* What to work on
Search the entries for the word "kuban" and copy each line that has it.

········

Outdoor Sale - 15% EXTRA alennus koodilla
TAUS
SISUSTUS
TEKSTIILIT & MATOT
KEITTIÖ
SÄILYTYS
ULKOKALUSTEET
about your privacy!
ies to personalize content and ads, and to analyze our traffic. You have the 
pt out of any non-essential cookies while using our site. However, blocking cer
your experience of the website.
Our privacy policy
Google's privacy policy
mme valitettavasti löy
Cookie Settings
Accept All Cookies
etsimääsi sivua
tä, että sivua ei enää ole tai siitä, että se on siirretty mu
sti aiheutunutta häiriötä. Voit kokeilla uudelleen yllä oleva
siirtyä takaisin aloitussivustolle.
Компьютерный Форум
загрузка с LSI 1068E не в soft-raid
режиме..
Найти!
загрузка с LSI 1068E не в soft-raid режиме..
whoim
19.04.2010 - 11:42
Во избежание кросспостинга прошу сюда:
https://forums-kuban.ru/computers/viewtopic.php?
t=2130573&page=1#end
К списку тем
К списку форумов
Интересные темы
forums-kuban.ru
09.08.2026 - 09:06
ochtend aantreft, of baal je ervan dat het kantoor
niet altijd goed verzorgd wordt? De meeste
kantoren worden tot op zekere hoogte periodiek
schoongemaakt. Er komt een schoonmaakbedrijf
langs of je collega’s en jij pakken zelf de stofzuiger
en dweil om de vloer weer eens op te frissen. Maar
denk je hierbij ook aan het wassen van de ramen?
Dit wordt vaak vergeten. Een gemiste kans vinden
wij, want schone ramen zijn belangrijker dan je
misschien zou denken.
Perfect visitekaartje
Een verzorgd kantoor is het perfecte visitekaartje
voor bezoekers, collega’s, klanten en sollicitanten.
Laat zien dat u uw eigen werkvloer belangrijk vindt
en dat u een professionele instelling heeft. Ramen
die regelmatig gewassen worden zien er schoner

········

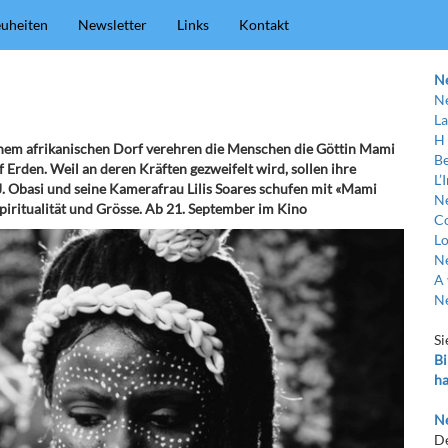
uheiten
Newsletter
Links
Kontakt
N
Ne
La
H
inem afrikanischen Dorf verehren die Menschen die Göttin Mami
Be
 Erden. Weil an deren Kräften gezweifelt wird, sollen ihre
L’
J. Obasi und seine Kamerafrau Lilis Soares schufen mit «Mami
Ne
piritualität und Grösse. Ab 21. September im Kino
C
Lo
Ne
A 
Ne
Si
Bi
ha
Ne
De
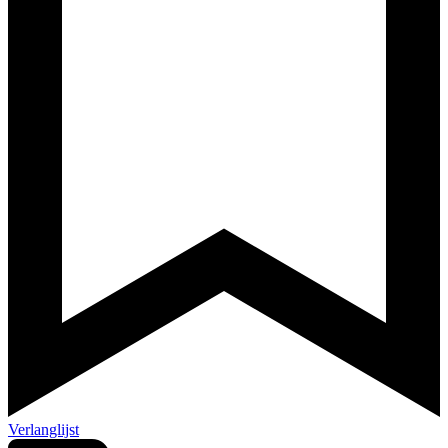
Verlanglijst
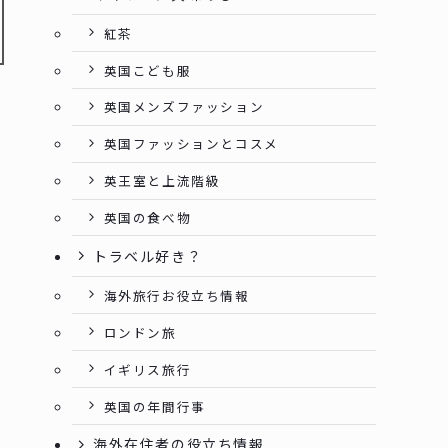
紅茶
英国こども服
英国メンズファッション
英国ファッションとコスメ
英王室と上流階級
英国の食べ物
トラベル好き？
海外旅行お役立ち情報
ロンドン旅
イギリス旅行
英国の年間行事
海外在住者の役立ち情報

········

* Answer to the exercise
https://forums-kuban.ru/computers/viewtopic.php?
forums-kuban.ru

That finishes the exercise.